Pendant ce temps, une petite pomme située tout en haut de l’arbre se balançait. Elle avait une vue imprenable sur le pays, et était la première à sentir les rayons du soleil sur sa peau chaque matin. L’arbre l’aimait beaucoup.

« Qu’est-ce que tu fais ? l’interrogea l’arbre.

– Je veux descendre.

– Ce n’est pas le moment.

– C’est quand ? Je n’ai plus envie d’attendre, grogna la petite pomme.

– Tu es encore trop jeune. Il faut attendre le soleil d’été.

– À quoi me servirait-il ?

– À mûrir.

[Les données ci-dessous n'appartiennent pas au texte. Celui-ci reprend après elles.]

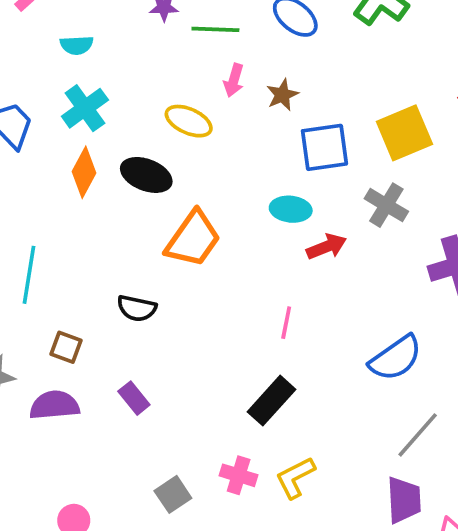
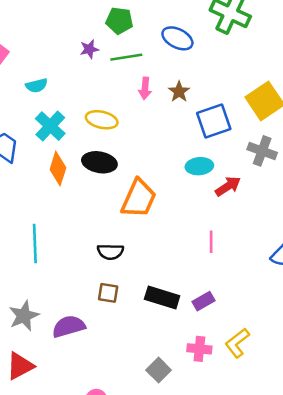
yellow ellipse: (189, 121) -> (102, 120), moved
brown square: (66, 347) -> (108, 293), moved
purple rectangle: (134, 398) -> (203, 301), moved, turned -70
black rectangle: (271, 401) -> (162, 298), moved, turned 76

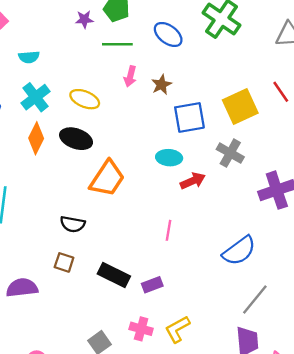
purple star: (89, 49) -> (84, 19), moved

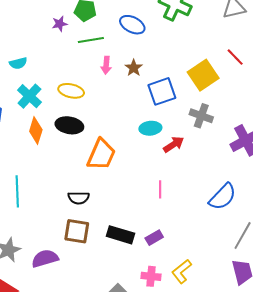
brown square: (64, 262) -> (77, 231), size x1.5

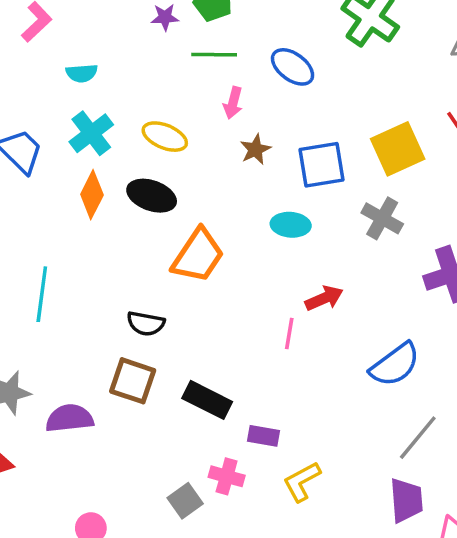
blue ellipse: (132, 25) -> (293, 67), moved
brown star: (134, 68) -> (255, 149), moved
red arrow: (174, 144) -> (324, 298), moved
purple rectangle: (154, 238) -> (263, 436), moved, turned 30
pink cross: (151, 276) -> (227, 476), moved

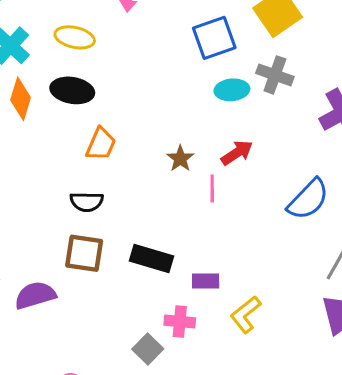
brown star: (255, 149) -> (180, 159), moved
cyan ellipse: (291, 225) -> (232, 90), moved
orange trapezoid: (198, 256) -> (101, 144), moved, size x0.7

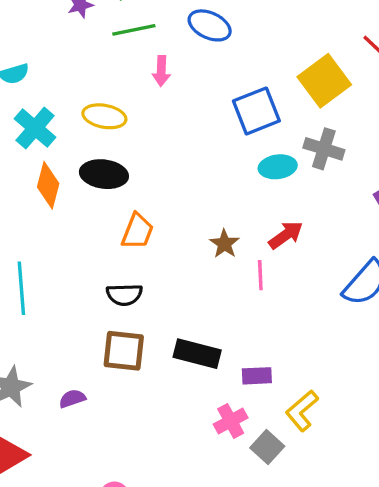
purple semicircle: (35, 295) -> (72, 399), size x0.6
pink cross: (180, 321) -> (231, 421), turned -32
gray square: (148, 349) -> (267, 447), moved

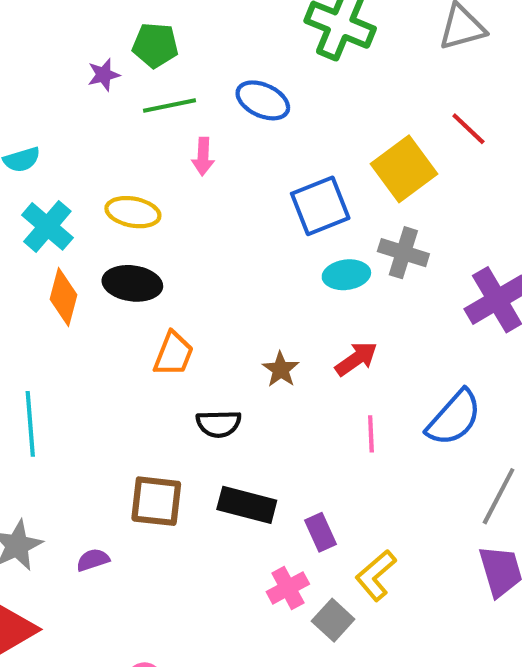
pink line: (260, 275) -> (371, 434), moved
black semicircle: (124, 295) -> (219, 424), moved
purple rectangle: (257, 376) -> (320, 532), turned 68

À devenir une belle pomme, sans parasites ni maladies, d’où l’importance du soleil d’été, et d’où ma présence. Ici, tu es en sécurité.

– Mais quand aurai-je le temps de m’amuser, de découvrir la vie et de visiter le pays ? Je suis capable de décider par moi-même. Je n’ai pas besoin de leçon de morale, répéta la petite pomme.

– C’est stupide ! s’emporta l’arbre. Tu parles comme le plus médiocre des hommes, qui n’a que la cruauté et la mesquinerie en exemples, et dont l’éducation ne se résume qu’à des leçons de morale. Je t’enseigne la vie, et c’est à toi d’en saisir le sens afin d’éviter que quiconque te dicte tes actes. Je me demande ce que tu as pu entendre pour évoquer pareille absurdité ?!

– Pour faire quoi ? lui demanda la petite pomme. Pour devenir un pommier sauvage comme toi ? Seul, au milieu de nulle part !

– Je préfère rester sauvage mais libre. Tout réside dans la noblesse de l’acte, loin des mots, loin des murmures, loin de ce que l’on définit comme bon ou mauvais. C’est ainsi que tu pourras juger et différencier la bonté de la médiocrité. Les paroles gratuites et frivoles chantent et sont plus légères qu’une brise, mais elles se révèlent inefficaces, éphémères et malheureuses comme une leçon de morale.

– Et si tu me laissais en juger par moi-même ?! Je me considère assez mûre. Laisse-moi partir, laisse-moi m’envoler…

– Si je te laisse partir, tu ne t’envoleras pas ; tu tomberas, lourdement, sur une herbe froide et visqueuse. Je te retiens avec ma branche ; quant à toi, accroche-toi. Par amour pour toi, je voudrais tant que les choses soient différentes, mais c’est ainsi que ça marche », conclut le pommier sauvage dans un souffle.

Mais la petite pomme était pressée. Elle s’agita tellement qu’un beau matin, elle tomba sur le sol, bien avant l’heure.

« Salut, toi, dit une mauvaise herbe au pied de l’arbre. Je suis l’herbe.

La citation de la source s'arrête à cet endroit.